**Activity**
Further down are entries; set down exactly and only the lines from the one with "radotti in trattamenti" up to and including the one with "25」について解説します。", dropping each picture.
+--
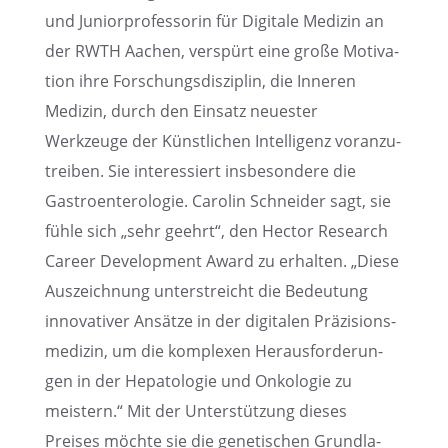
und Junior­pro­fes­so­rin für Digitale Medizin an
der RWTH Aachen, verspürt eine große Motiva­
tion ihre Forschungs­dis­zi­plin, die Inneren
Medizin, durch den Einsatz neues­ter
Werkzeuge der Künst­li­chen Intel­li­genz voran­zu­
trei­ben. Sie inter­es­siert insbe­son­dere die
Gastro­en­te­ro­lo­gie. Carolin Schnei­der sagt, sie
fühle sich „sehr geehrt“, den Hector Research
Career Develo­p­ment Award zu erhal­ten. „Diese
Auszeich­nung unter­streicht die Bedeu­tung
innova­ti­ver Ansätze in der digita­len Präzi­si­ons­
me­di­zin, um die komple­xen Heraus­for­de­run­
gen in der Hepato­lo­gie und Onkolo­gie zu
meistern.“ Mit der Unter­stüt­zung dieses
Preises möchte sie die geneti­schen Grund­la­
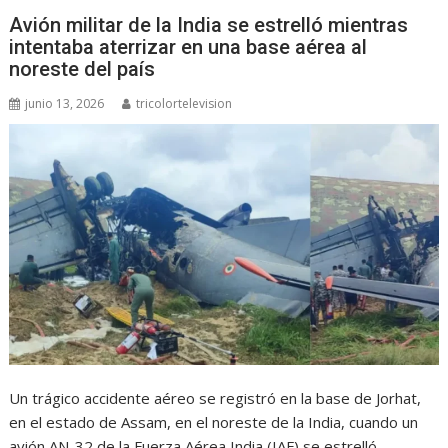
Avión militar de la India se estrelló mientras
intentaba aterrizar en una base aérea al
noreste del país
junio 13, 2026
tricolortelevision
Un trágico accidente aéreo se registró en la base de Jorhat,
en el estado de Assam, en el noreste de la India, cuando un
avión AN-32 de la Fuerza Aérea India (IAF) se estrelló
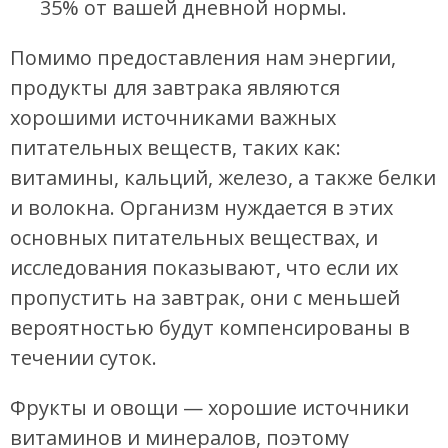
35% от вашей дневной нормы.
Помимо предоставления нам энергии,
продукты для завтрака являются
хорошими источниками важных
питательных веществ, таких как:
витамины, кальций, железо, а также белки
и волокна. Организм нуждается в этих
основных питательных веществах, и
исследования показывают, что если их
пропустить на завтрак, они с меньшей
вероятностью будут компенсированы в
течении суток.
Фрукты и овощи — хорошие источники
витаминов и минералов, поэтому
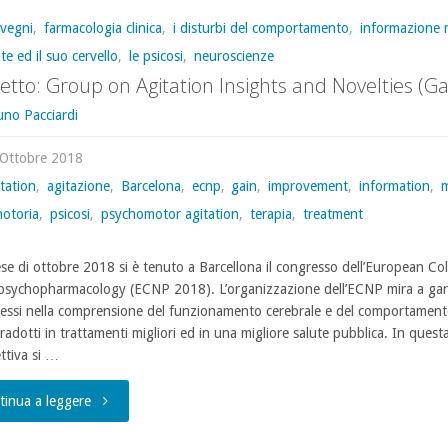
vegni
,
farmacologia clinica
,
i disturbi del comportamento
,
informazione 
te ed il suo cervello
,
le psicosi
,
neuroscienze
etto: Group on Agitation Insights and Novelties (Ga
uno Pacciardi
 Ottobre 2018
itation
,
agitazione
,
Barcelona
,
ecnp
,
gain
,
improvement
,
information
,
m
motoria
,
psicosi
,
psychomotor agitation
,
terapia
,
treatment
se di ottobre 2018 si è tenuto a Barcellona il congresso dell’European Col
sychopharmacology (ECNP 2018). L’organizzazione dell’ECNP mira a gar
ressi nella comprensione del funzionamento cerebrale e del comportame
radotti in trattamenti migliori ed in una migliore salute pubblica. In quest
ttiva si …
"Progetto:
tinua a leggere
Group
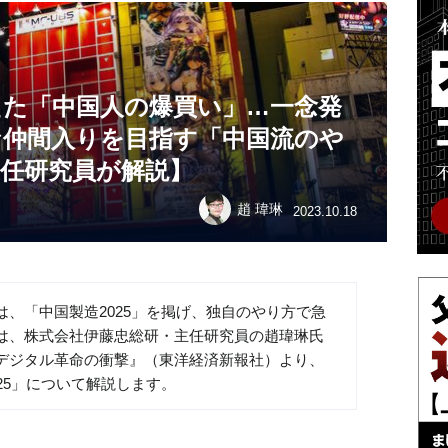
えた「中国人の爆買い」…一念発
な仲間入りを目指す「中国流のや
主任研究員が解説】
趙 瑋琳
2023.10.18
、「中国製造2025」を掲げ、独自のやり方で急
は、株式会社伊藤忠総研・主任研究員の趙瑋琳氏
デジタル革命の衝撃』（東洋経済新報社）より、
25」について解説します。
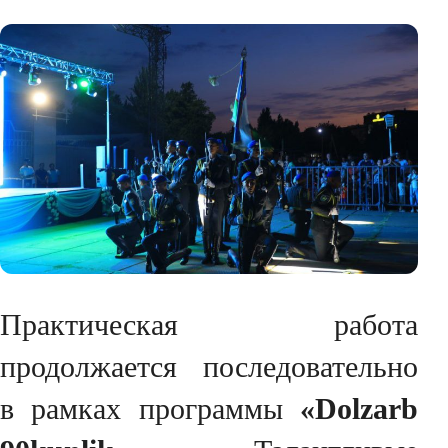
Практическая работа
продолжается последовательно
в рамках программы
«Dolzarb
+--
**Your solution**
radotti in trattamenti migliori ed in una migliore salute pubblica. In quest
ttiva si …
"Progetto:
tinua a leggere
Group
えた「中国人の爆買い」…一念発
な仲間入りを目指す「中国流のや
主任研究員が解説】
趙 瑋琳
2023.10.18
、「中国製造2025」を掲げ、独自のやり方で急
は、株式会社伊藤忠総研・主任研究員の趙瑋琳氏
デジタル革命の衝撃』（東洋経済新報社）より、
25」について解説します。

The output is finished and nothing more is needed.